Reproduce, word for word, the part of the web-browser neural network demo post starting with "in Article, Blog" and going on through "these things work.".

DOCUMENT SEGMENT —
+++

Minimalist-Style Demo of Running Neural Networks in Web Browser

in Article, Blog Posts, Computer Vision (机器视觉)

Minimalist-Style Demo of Running Neural Networks in Web Browser

This demo shows how to run a pre-trained neural networks in web-browser. The user would first download the pre-trained style transfer model to local by opening up the webpage. Then everything will get processed locally without accessing any remote resource. The user can then open-up a picture from their hard drive and click “run” to let the style transferring neural networks to do its job.

Minimalist-Style Demo of Running Neural Networks in Web Browser

I didn’t put in extra effort to make it look better. The web browser may even freeze for a few seconds after you click the “run” button while the model inference is taking up your local resources. But I consider this is a good enough minimalist-style demo for me to understand how these things work.

The demo can be accessed here:

https://pppoe.github.io/ONNX-minimal-web-demo/

The code is open-sourced on Github. A very rough walk-through of the code is as following.

After loading the web page, it starts downloading the model.

$( document ).ready(function() {
  main();
});

async function main() {
  try {
    session = await ort.InferenceSession.create('./mosaic-8.onnx');
    $('#info').hide();
    $('#main').show();
    $('#run_btn').hide()
  } catch (e) {
    document.write(`failed to inference ONNX model: ${e}.`);
  }
}

This is the user-interaction part. This is my first time using these Canvas API. They are quite neat.

let inputFile = async function(event) {
  $('#info').show();
  $('#info').text('Click Run to Continue, browser may freeze for a few seconds.')
  output_src = URL.createObjectURL(event.target.files[0]);
  var img = new Image();
  img.src = output_src
  img.onload = function() {
    $('#file_selector').hide()
    var canvas = document.getElementById('preview');
    ctx = canvas.getContext('2d');
    w = canvas.width
    h = canvas.height
    ctx.drawImage(img,0,0,img.width,img.height,0,0,w,h);
    $('#run_btn').show()
  }
}

The tricky things are in the run function. The input has to be transposed into a channel-first tensor as in most deep learning framework. I couldn’t find a ONNX API on this and I try to avoid unnecessary imports. The Canvas stores the pixel data in a classic channel-last fashion with RGBA pixel format.

+++

SOURCE MATERIAL —
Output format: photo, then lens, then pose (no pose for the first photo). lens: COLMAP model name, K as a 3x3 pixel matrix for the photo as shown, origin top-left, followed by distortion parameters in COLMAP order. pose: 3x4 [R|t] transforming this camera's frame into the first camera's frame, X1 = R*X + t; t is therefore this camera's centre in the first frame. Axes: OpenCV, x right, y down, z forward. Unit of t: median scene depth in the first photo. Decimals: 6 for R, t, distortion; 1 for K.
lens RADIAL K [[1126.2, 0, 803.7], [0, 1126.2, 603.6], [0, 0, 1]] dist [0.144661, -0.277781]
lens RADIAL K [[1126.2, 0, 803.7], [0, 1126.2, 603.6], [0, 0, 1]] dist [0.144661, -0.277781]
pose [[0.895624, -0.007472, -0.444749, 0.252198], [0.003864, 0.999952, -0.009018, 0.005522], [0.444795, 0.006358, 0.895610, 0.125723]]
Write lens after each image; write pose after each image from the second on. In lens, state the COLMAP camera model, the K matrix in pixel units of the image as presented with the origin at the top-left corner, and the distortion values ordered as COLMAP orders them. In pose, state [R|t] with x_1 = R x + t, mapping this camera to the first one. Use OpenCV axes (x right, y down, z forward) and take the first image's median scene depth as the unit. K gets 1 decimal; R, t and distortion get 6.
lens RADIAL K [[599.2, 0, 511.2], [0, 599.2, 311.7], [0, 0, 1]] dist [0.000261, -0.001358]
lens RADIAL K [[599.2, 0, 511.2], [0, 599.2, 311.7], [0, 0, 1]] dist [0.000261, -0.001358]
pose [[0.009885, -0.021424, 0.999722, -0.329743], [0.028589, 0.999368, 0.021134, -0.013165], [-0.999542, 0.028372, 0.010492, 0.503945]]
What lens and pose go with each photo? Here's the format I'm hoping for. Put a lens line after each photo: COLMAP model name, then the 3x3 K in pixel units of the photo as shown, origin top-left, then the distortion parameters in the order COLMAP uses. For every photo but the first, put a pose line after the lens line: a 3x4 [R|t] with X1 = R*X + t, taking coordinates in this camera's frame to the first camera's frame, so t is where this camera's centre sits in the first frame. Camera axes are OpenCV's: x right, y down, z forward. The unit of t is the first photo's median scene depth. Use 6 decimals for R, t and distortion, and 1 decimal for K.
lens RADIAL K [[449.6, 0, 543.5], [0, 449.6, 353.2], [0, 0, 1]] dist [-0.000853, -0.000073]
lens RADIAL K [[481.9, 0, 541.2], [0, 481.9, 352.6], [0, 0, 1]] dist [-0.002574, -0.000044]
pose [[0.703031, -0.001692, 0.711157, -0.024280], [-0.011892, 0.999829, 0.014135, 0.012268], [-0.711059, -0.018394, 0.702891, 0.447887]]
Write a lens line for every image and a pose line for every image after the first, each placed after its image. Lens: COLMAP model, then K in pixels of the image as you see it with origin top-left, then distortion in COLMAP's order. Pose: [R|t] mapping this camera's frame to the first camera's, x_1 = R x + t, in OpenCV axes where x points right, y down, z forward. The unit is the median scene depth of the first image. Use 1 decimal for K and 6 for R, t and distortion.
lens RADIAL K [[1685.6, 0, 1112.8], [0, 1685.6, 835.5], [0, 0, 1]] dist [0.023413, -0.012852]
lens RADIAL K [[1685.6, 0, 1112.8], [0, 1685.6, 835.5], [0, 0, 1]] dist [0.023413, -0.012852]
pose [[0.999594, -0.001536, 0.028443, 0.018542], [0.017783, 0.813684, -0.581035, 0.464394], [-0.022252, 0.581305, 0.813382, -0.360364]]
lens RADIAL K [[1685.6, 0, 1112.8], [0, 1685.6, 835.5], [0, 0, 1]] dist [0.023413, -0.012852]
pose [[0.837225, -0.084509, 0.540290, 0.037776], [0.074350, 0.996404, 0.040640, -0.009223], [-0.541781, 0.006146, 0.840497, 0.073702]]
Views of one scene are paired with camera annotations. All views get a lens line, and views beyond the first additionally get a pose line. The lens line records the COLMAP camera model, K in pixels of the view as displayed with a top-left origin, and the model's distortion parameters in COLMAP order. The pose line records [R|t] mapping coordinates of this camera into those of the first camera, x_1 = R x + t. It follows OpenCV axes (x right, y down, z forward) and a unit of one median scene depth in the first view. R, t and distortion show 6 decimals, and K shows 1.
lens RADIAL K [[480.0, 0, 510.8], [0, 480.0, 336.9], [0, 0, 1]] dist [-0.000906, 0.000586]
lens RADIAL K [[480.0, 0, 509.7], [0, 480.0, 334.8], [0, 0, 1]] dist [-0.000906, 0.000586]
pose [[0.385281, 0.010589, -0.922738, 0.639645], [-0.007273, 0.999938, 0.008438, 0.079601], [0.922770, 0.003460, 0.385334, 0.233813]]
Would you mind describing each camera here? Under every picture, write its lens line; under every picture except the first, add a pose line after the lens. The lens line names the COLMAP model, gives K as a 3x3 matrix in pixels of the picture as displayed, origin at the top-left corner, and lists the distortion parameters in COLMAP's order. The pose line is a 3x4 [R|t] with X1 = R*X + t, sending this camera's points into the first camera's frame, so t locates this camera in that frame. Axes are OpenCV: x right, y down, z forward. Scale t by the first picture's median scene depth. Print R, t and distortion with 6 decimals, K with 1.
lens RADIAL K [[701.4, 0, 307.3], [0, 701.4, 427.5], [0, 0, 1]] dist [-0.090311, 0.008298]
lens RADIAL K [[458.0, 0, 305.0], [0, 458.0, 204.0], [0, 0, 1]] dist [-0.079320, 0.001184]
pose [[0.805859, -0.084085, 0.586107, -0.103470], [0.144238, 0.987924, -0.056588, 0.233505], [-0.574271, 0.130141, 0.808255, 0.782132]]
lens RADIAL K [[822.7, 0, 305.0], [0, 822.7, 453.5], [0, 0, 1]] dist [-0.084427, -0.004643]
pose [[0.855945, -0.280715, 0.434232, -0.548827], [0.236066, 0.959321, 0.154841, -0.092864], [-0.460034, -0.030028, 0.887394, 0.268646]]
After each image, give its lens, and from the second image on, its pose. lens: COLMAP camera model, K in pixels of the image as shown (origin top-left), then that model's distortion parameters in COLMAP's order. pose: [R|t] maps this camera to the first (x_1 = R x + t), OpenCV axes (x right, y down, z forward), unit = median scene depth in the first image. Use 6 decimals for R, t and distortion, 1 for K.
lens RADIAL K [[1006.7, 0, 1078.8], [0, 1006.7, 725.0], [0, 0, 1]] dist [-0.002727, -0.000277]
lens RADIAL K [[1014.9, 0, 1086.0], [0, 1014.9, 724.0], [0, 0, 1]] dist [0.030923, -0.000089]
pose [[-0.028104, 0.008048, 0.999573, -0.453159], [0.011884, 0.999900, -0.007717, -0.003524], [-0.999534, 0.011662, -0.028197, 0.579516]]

+++

FINAL ANSWER —
in Article, Blog Posts, Computer Vision (机器视觉)

Minimalist-Style Demo of Running Neural Networks in Web Browser

This demo shows how to run a pre-trained neural networks in web-browser. The user would first download the pre-trained style transfer model to local by opening up the webpage. Then everything will get processed locally without accessing any remote resource. The user can then open-up a picture from their hard drive and click “run” to let the style transferring neural networks to do its job.

Minimalist-Style Demo of Running Neural Networks in Web Browser

I didn’t put in extra effort to make it look better. The web browser may even freeze for a few seconds after you click the “run” button while the model inference is taking up your local resources. But I consider this is a good enough minimalist-style demo for me to understand how these things work.